Write out every line of text in the items below, word for word, and leave out the pictures.

[Input records — start]

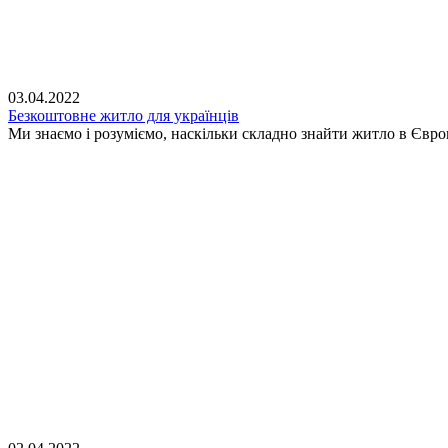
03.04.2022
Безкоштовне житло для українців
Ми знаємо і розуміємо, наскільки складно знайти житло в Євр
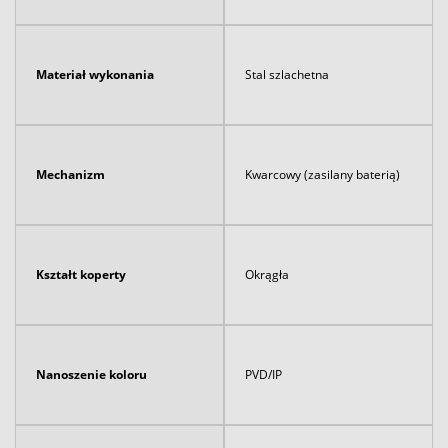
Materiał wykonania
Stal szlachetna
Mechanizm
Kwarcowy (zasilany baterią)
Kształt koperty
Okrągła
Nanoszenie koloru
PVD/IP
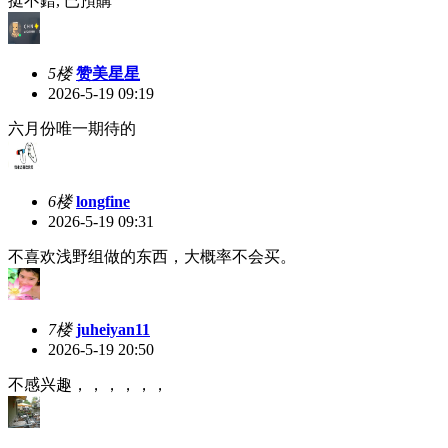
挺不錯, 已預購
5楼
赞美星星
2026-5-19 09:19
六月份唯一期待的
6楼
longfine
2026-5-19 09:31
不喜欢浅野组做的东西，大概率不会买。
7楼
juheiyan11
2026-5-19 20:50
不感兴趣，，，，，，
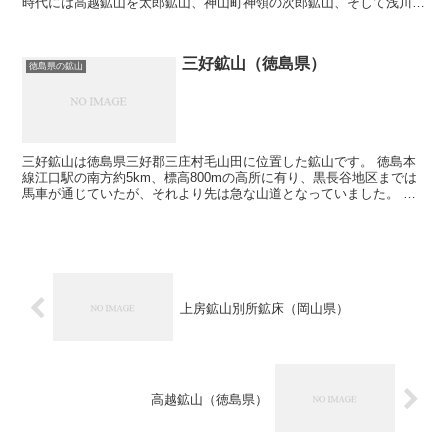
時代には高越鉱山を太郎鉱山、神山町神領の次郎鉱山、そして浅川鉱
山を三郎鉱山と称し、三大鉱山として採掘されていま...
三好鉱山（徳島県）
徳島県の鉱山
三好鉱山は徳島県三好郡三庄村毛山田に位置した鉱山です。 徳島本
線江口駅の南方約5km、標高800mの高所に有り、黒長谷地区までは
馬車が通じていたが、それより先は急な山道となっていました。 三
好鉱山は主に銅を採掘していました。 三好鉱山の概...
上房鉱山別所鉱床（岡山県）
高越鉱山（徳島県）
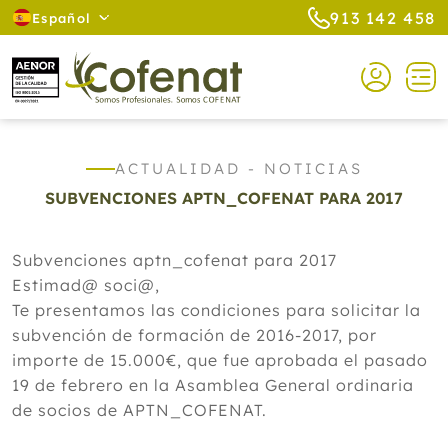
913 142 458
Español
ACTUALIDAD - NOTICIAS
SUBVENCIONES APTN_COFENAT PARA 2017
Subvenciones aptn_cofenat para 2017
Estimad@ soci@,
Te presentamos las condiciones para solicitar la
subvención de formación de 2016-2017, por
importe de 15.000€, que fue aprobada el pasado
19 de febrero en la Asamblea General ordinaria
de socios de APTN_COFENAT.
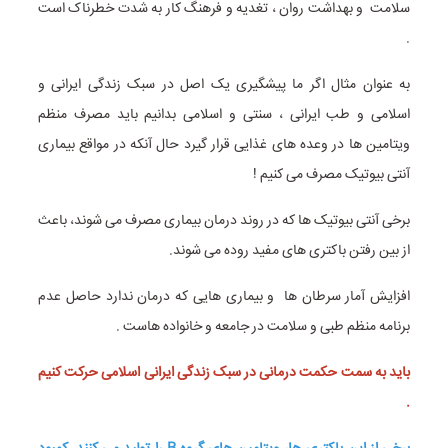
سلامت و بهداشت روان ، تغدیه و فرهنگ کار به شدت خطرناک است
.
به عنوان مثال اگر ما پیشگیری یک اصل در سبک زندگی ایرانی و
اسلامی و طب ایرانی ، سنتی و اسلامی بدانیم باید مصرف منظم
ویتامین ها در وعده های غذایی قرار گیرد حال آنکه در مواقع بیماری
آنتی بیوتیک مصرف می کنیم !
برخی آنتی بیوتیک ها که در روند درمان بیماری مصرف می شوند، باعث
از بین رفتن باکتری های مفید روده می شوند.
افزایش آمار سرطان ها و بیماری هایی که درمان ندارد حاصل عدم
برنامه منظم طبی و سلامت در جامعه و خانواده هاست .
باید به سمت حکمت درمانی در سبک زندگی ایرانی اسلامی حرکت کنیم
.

[Input records — finish]

■ Solution to the exercise
03.04.2022
Безкоштовне житло для українців
Ми знаємо і розуміємо, наскільки складно знайти житло в Євр
Materiał wykonania
Stal szlachetna
Mechanizm
Kwarcowy (zasilany baterią)
Kształt koperty
Okrągła
Nanoszenie koloru
PVD/IP
挺不錯, 已預購
5楼
赞美星星
2026-5-19 09:19
六月份唯一期待的
6楼
longfine
2026-5-19 09:31
不喜欢浅野组做的东西，大概率不会买。
7楼
juheiyan11
2026-5-19 20:50
不感兴趣，，，，，，
時代には高越鉱山を太郎鉱山、神山町神領の次郎鉱山、そして浅川鉱
山を三郎鉱山と称し、三大鉱山として採掘されていま...
三好鉱山（徳島県）
徳島県の鉱山
三好鉱山は徳島県三好郡三庄村毛山田に位置した鉱山です。 徳島本
線江口駅の南方約5km、標高800mの高所に有り、黒長谷地区までは
馬車が通じていたが、それより先は急な山道となっていました。 三
好鉱山は主に銅を採掘していました。 三好鉱山の概...
上房鉱山別所鉱床（岡山県）
高越鉱山（徳島県）
913 142 458
Español
ACTUALIDAD - NOTICIAS
SUBVENCIONES APTN_COFENAT PARA 2017
Subvenciones aptn_cofenat para 2017
Estimad@ soci@,
Te presentamos las condiciones para solicitar la
subvención de formación de 2016-2017, por
importe de 15.000€, que fue aprobada el pasado
19 de febrero en la Asamblea General ordinaria
de socios de APTN_COFENAT.
سلامت و بهداشت روان ، تغدیه و فرهنگ کار به شدت خطرناک است
.
به عنوان مثال اگر ما پیشگیری یک اصل در سبک زندگی ایرانی و
اسلامی و طب ایرانی ، سنتی و اسلامی بدانیم باید مصرف منظم
ویتامین ها در وعده های غذایی قرار گیرد حال آنکه در مواقع بیماری
آنتی بیوتیک مصرف می کنیم !
برخی آنتی بیوتیک ها که در روند درمان بیماری مصرف می شوند، باعث
از بین رفتن باکتری های مفید روده می شوند.
افزایش آمار سرطان ها و بیماری هایی که درمان ندارد حاصل عدم
برنامه منظم طبی و سلامت در جامعه و خانواده هاست .
باید به سمت حکمت درمانی در سبک زندگی ایرانی اسلامی حرکت کنیم
.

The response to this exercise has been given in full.